Please write out all the data that follows exactly, without the pictures.

◆ WORKING DATA ◆

^^^^^^^^^^^^^^^^

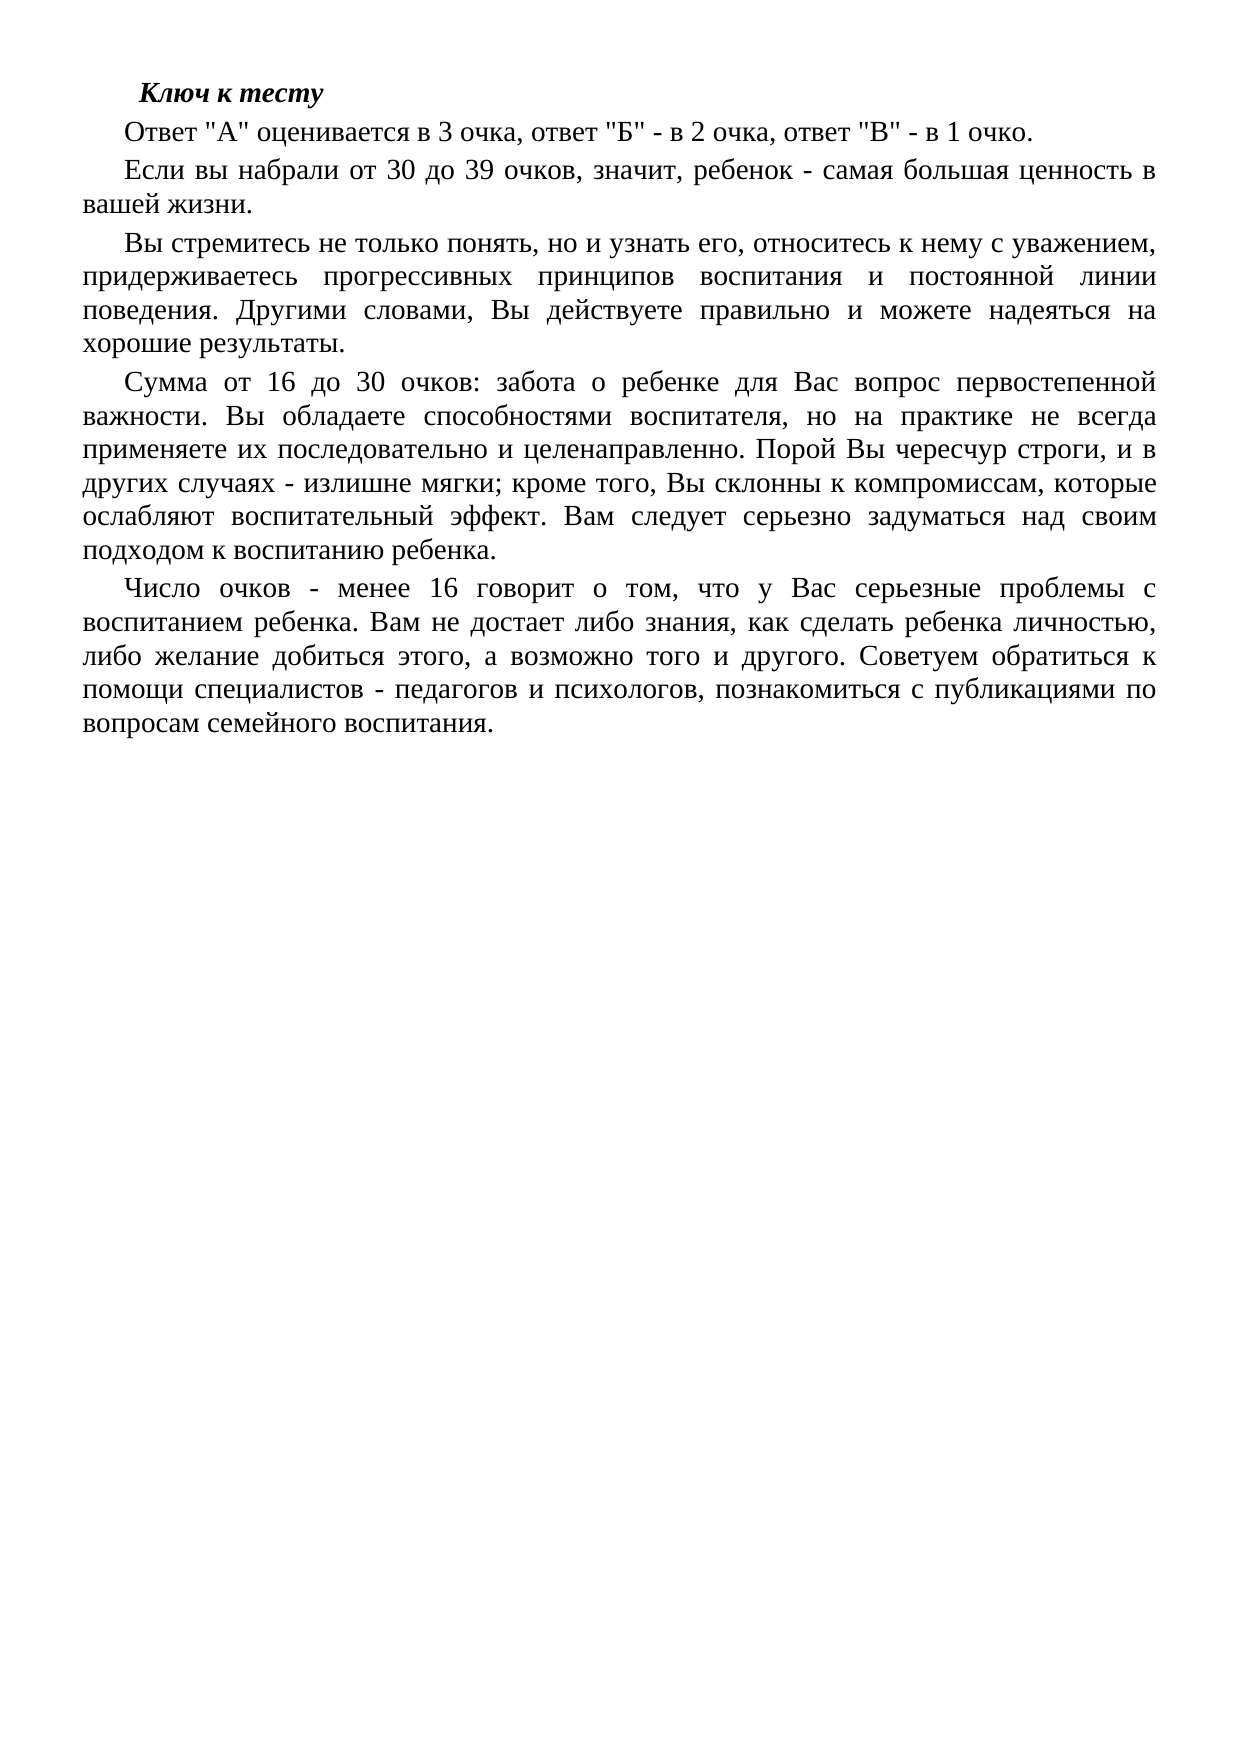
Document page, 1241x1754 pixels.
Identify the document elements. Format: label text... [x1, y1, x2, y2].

text Сумма от 16 до 30 очков: забота о ребенке для Вас вопрос первостепенной важности. Вы обладаете способностями воспитателя, но на практике не всегда применяете их последовательно и целенаправленно. Порой Вы чересчур строги, и в других случаях - излишне мягки; кроме того, Вы склонны к компромиссам, которые ослабляют воспитательный эффект. Вам следует серьезно задуматься над своим подходом к воспитанию ребенка. [82, 364, 1158, 565]
text Вы стремитесь не только понять, но и узнать его, относитесь к нему с уважением, придерживаетесь прогрессивных принципов воспитания и постоянной линии поведения. Другими словами, Вы действуете правильно и можете надеяться на хорошие результаты. [82, 225, 1158, 359]
text Если вы набрали от 30 до 39 очков, значит, ребенок - самая большая ценность в вашей жизни. [82, 152, 1158, 219]
text Ответ "А" оценивается в 3 очка, ответ "Б" - в 2 очка, ответ "В" - в 1 очко. [82, 114, 1158, 147]
text Число очков - менее 16 говорит о том, что у Вас серьезные проблемы с воспитанием ребенка. Вам не достает либо знания, как сделать ребенка личностью, либо желание добиться этого, а возможно того и другого. Советуем обратиться к помощи специалистов - педагогов и психологов, познакомиться с публикациями по вопросам семейного воспитания. [82, 571, 1158, 738]
text Ключ к тесту [82, 75, 1158, 108]
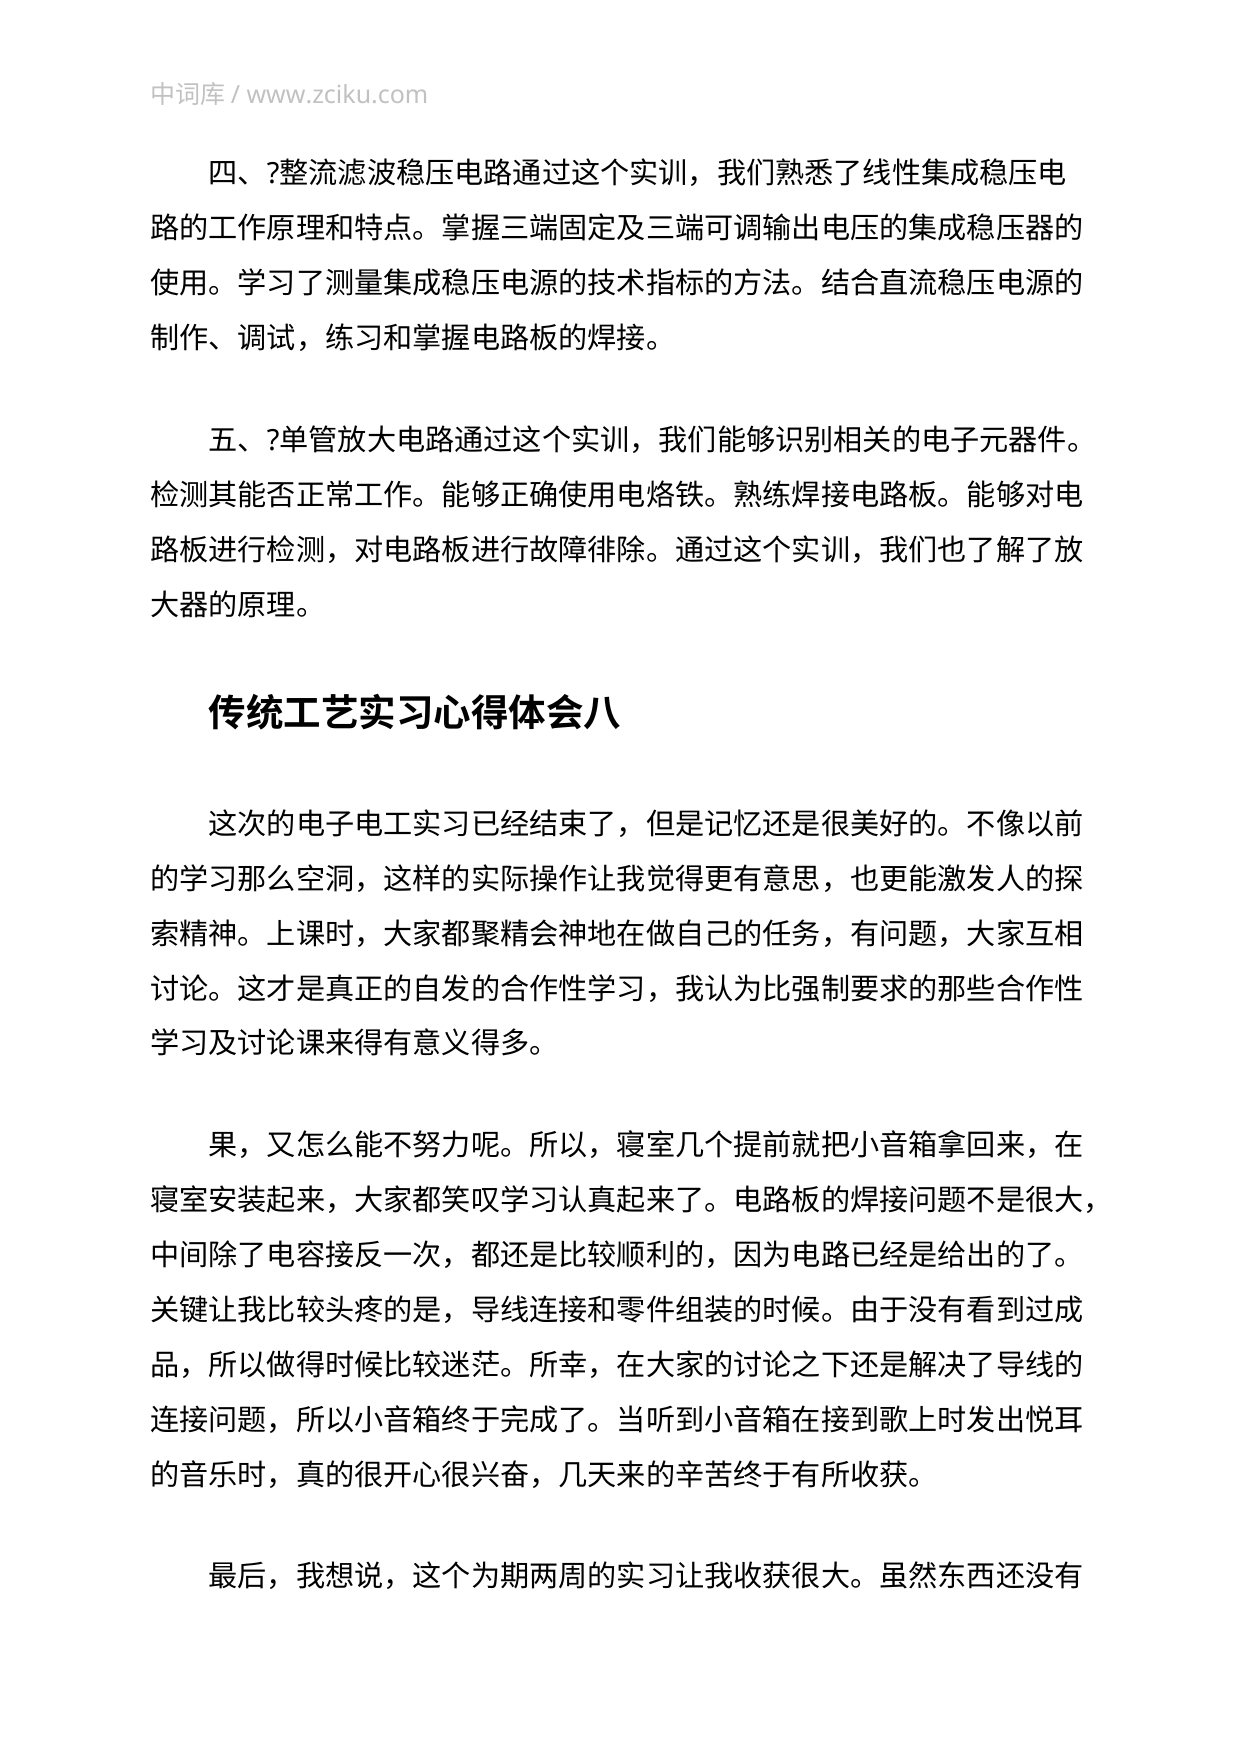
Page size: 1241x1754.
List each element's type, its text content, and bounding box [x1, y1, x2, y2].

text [150, 1553, 1090, 1595]
text 五、?单管放大电路通过这个实训，我们能够识别相关的电子元器件。检测其能否正常工作。能够正确使用电烙铁。熟练焊接电路板。能够对电路板进行检测，对电路板进行故障徘除。通过这个实训，我们也了解了放大器的原理。 [150, 417, 1090, 624]
text 传统工艺实习心得体会八 [150, 683, 1090, 737]
text 四、?整流滤波稳压电路通过这个实训，我们熟悉了线性集成稳压电路的工作原理和特点。掌握三端固定及三端可调输出电压的集成稳压器的使用。学习了测量集成稳压电源的技术指标的方法。结合直流稳压电源的制作、调试，练习和掌握电路板的焊接。 [150, 150, 1090, 357]
text 果，又怎么能不努力呢。所以，寝室几个提前就把小音箱拿回来，在寝室安装起来，大家都笑叹学习认真起来了。电路板的焊接问题不是很大，中间除了电容接反一次，都还是比较顺利的，因为电路已经是给出的了。关键让我比较头疼的是，导线连接和零件组装的时候。由于没有看到过成品，所以做得时候比较迷茫。所幸，在大家的讨论之下还是解决了导线的连接问题，所以小音箱终于完成了。当听到小音箱在接到歌上时发出悦耳的音乐时，真的很开心很兴奋，几天来的辛苦终于有所收获。 [150, 1122, 1090, 1493]
text 这次的电子电工实习已经结束了，但是记忆还是很美好的。不像以前的学习那么空洞，这样的实际操作让我觉得更有意思，也更能激发人的探索精神。上课时，大家都聚精会神地在做自己的任务，有问题，大家互相讨论。这才是真正的自发的合作性学习，我认为比强制要求的那些合作性学习及讨论课来得有意义得多。 [150, 801, 1090, 1062]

^^^^^^^^^^^^^^^^

◆ RESPONSE TO THE EXERCISE ◆
Document page, 1241x1754 pixels.
Identify the document elements. Format: label text... [x1, y1, x2, y2].

text Сумма от 16 до 30 очков: забота о ребенке для Вас вопрос первостепенной важности. Вы обладаете способностями воспитателя, но на практике не всегда применяете их последовательно и целенаправленно. Порой Вы чересчур строги, и в других случаях - излишне мягки; кроме того, Вы склонны к компромиссам, которые ослабляют воспитательный эффект. Вам следует серьезно задуматься над своим подходом к воспитанию ребенка. [82, 364, 1158, 565]
text Вы стремитесь не только понять, но и узнать его, относитесь к нему с уважением, придерживаетесь прогрессивных принципов воспитания и постоянной линии поведения. Другими словами, Вы действуете правильно и можете надеяться на хорошие результаты. [82, 225, 1158, 359]
text Если вы набрали от 30 до 39 очков, значит, ребенок - самая большая ценность в вашей жизни. [82, 152, 1158, 219]
text Ответ "А" оценивается в 3 очка, ответ "Б" - в 2 очка, ответ "В" - в 1 очко. [82, 114, 1158, 147]
text Число очков - менее 16 говорит о том, что у Вас серьезные проблемы с воспитанием ребенка. Вам не достает либо знания, как сделать ребенка личностью, либо желание добиться этого, а возможно того и другого. Советуем обратиться к помощи специалистов - педагогов и психологов, познакомиться с публикациями по вопросам семейного воспитания. [82, 571, 1158, 738]
text Ключ к тесту [82, 75, 1158, 108]
Page size: 1241x1754.
List each element's type, its text content, and bounding box [x1, y1, x2, y2].

text [150, 1553, 1090, 1595]
text 五、?单管放大电路通过这个实训，我们能够识别相关的电子元器件。检测其能否正常工作。能够正确使用电烙铁。熟练焊接电路板。能够对电路板进行检测，对电路板进行故障徘除。通过这个实训，我们也了解了放大器的原理。 [150, 417, 1090, 624]
text 传统工艺实习心得体会八 [150, 683, 1090, 737]
text 四、?整流滤波稳压电路通过这个实训，我们熟悉了线性集成稳压电路的工作原理和特点。掌握三端固定及三端可调输出电压的集成稳压器的使用。学习了测量集成稳压电源的技术指标的方法。结合直流稳压电源的制作、调试，练习和掌握电路板的焊接。 [150, 150, 1090, 357]
text 果，又怎么能不努力呢。所以，寝室几个提前就把小音箱拿回来，在寝室安装起来，大家都笑叹学习认真起来了。电路板的焊接问题不是很大，中间除了电容接反一次，都还是比较顺利的，因为电路已经是给出的了。关键让我比较头疼的是，导线连接和零件组装的时候。由于没有看到过成品，所以做得时候比较迷茫。所幸，在大家的讨论之下还是解决了导线的连接问题，所以小音箱终于完成了。当听到小音箱在接到歌上时发出悦耳的音乐时，真的很开心很兴奋，几天来的辛苦终于有所收获。 [150, 1122, 1090, 1493]
text 这次的电子电工实习已经结束了，但是记忆还是很美好的。不像以前的学习那么空洞，这样的实际操作让我觉得更有意思，也更能激发人的探索精神。上课时，大家都聚精会神地在做自己的任务，有问题，大家互相讨论。这才是真正的自发的合作性学习，我认为比强制要求的那些合作性学习及讨论课来得有意义得多。 [150, 801, 1090, 1062]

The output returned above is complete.